-- Required tasks --
(a) Shorten the paragraph of the Vikings excerpt that begins "The spectre of that '98 team" and keep its main facts.
(b) According to the Vikings excerpt, what is the team's biggest vulnerability?
(c) From the Vikings excerpt, quote the passage that opens with the words containing "The current Vikings" and closes with "to Scarborough Fair.".

-- Excerpt --

=-=-=-=-=

The current Vikings have managed to build up the same record at the same point in the season without appearing to wear the skin of the Nemean Lion (just the mangy pelts of the underfed Detroit Lions), with their biggest vulnerability, Favre's weathered arm, never far from everybody's minds. On second thought, Adrian Peterson was clearly an Argonaut in another life... actually he's more like Dracula, you think he's down but he always cuts back and blows his way through a hole that nobody saw: the only way to tackle him is to drive a wooden stake through his heart. But they do make huge plays by the skin of their teeth, snatching victory in the blink of an eye, with somebody new keeping drives alive every time, making me wonder if they can keep it up all the way to Scarborough Fair.
The spectre of that '98 team hangs heavy on my heart making it hard to believe that this is the real deal; that and the other poisonous heartaches of the years since put the fire out in that battered organ a long time ago. It wasn't the Vikings that turned my beating heart to the cold, cutting weight of peridotite in my chest, but only the Vikings might tempt me to lose myself again in fire and lava. But self-indulgent lovesick metaphors aside, the one place I start to trust the Vikings is on defense. I always knew if they didn't come up with a nasty reversal of fortune (like the turnovers they feasted on) eventually they'd wear down and like the Titanic, the bow would start to slide into the water. This year I feel like it's only a matter of time before the front line starts to claw down the offense and get that last step closer to an increasingly skittish quarterback and drives will falter, and with pressure coming from the front four the linebackers and secondary can stay loose, finish off plays with swarming tackles and make the offense work for every yard. The chains may move, but the decisive moment will eventually come to rip out their throats and make sure the Vikings have a chance to win. There really is something about watching a man in purple push people around.

=-=-=-=-=

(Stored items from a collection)
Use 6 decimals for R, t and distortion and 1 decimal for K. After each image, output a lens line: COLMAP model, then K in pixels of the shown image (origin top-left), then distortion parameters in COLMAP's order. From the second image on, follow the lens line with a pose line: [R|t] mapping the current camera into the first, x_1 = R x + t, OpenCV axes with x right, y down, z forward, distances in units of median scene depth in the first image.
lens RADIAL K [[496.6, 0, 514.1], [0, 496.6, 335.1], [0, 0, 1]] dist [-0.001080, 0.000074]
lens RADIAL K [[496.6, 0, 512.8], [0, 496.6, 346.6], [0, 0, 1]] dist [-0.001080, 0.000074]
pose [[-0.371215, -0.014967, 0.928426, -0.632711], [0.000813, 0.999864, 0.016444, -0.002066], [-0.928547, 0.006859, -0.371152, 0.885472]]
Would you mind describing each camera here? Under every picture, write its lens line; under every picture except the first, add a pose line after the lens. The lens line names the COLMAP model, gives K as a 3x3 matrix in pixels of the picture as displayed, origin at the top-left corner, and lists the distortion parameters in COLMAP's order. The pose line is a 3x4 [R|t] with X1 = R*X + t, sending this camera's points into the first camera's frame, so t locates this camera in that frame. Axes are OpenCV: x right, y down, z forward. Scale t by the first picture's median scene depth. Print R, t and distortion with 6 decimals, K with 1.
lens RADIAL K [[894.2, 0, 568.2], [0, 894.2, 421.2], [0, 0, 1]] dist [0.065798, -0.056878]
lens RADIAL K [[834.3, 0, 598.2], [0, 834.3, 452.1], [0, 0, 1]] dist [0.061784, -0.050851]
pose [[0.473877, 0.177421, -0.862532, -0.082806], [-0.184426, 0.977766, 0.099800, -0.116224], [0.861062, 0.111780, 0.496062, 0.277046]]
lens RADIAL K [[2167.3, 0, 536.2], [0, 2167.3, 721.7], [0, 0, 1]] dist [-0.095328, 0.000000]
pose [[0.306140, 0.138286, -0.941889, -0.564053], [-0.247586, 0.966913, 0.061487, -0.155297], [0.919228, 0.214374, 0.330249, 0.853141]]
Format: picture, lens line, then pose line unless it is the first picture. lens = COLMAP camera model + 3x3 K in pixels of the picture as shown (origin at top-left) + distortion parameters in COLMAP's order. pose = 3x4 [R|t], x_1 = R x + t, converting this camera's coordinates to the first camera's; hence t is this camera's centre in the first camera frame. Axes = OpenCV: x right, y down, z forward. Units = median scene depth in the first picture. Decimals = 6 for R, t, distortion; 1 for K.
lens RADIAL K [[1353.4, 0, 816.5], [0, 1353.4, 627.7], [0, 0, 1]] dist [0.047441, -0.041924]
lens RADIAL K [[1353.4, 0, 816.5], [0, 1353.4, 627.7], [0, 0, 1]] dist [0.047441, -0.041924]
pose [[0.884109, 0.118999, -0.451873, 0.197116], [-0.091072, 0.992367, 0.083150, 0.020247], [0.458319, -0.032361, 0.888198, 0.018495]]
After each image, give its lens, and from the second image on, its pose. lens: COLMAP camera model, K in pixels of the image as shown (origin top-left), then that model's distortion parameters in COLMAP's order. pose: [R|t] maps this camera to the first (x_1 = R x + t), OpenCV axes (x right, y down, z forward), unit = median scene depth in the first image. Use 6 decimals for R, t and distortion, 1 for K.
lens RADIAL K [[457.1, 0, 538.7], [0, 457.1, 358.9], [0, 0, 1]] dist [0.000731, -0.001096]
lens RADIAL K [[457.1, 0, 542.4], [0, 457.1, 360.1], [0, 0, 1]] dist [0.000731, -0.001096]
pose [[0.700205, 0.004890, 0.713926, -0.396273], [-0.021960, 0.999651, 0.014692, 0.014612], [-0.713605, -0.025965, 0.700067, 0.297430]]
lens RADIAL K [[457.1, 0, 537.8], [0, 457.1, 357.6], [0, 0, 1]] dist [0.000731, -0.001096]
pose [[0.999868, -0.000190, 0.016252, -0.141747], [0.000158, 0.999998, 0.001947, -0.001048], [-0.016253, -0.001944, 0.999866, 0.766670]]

=-=-=-=-=

-- Written responses --
(a) The memory of the '98 team makes it hard to believe this team is the real deal, and years of heartache long ago cooled the writer's passion, though only the Vikings could rekindle it. Defense is where trust begins. In past years, without turnovers, the defense would eventually wear down. This year the front line looks likely to pressure an increasingly skittish quarterback and stall drives. That pressure lets the linebackers and secondary stay loose, swarm to tackles, and make offenses work for every yard. The chains may move, but a decisive moment should come that gives the Vikings a chance to win. There is something special about watching a man in purple push people around.

(b) Favre's weathered arm.

(c)
The current Vikings have managed to build up the same record at the same point in the season without appearing to wear the skin of the Nemean Lion (just the mangy pelts of the underfed Detroit Lions), with their biggest vulnerability, Favre's weathered arm, never far from everybody's minds. On second thought, Adrian Peterson was clearly an Argonaut in another life... actually he's more like Dracula, you think he's down but he always cuts back and blows his way through a hole that nobody saw: the only way to tackle him is to drive a wooden stake through his heart. But they do make huge plays by the skin of their teeth, snatching victory in the blink of an eye, with somebody new keeping drives alive every time, making me wonder if they can keep it up all the way to Scarborough Fair.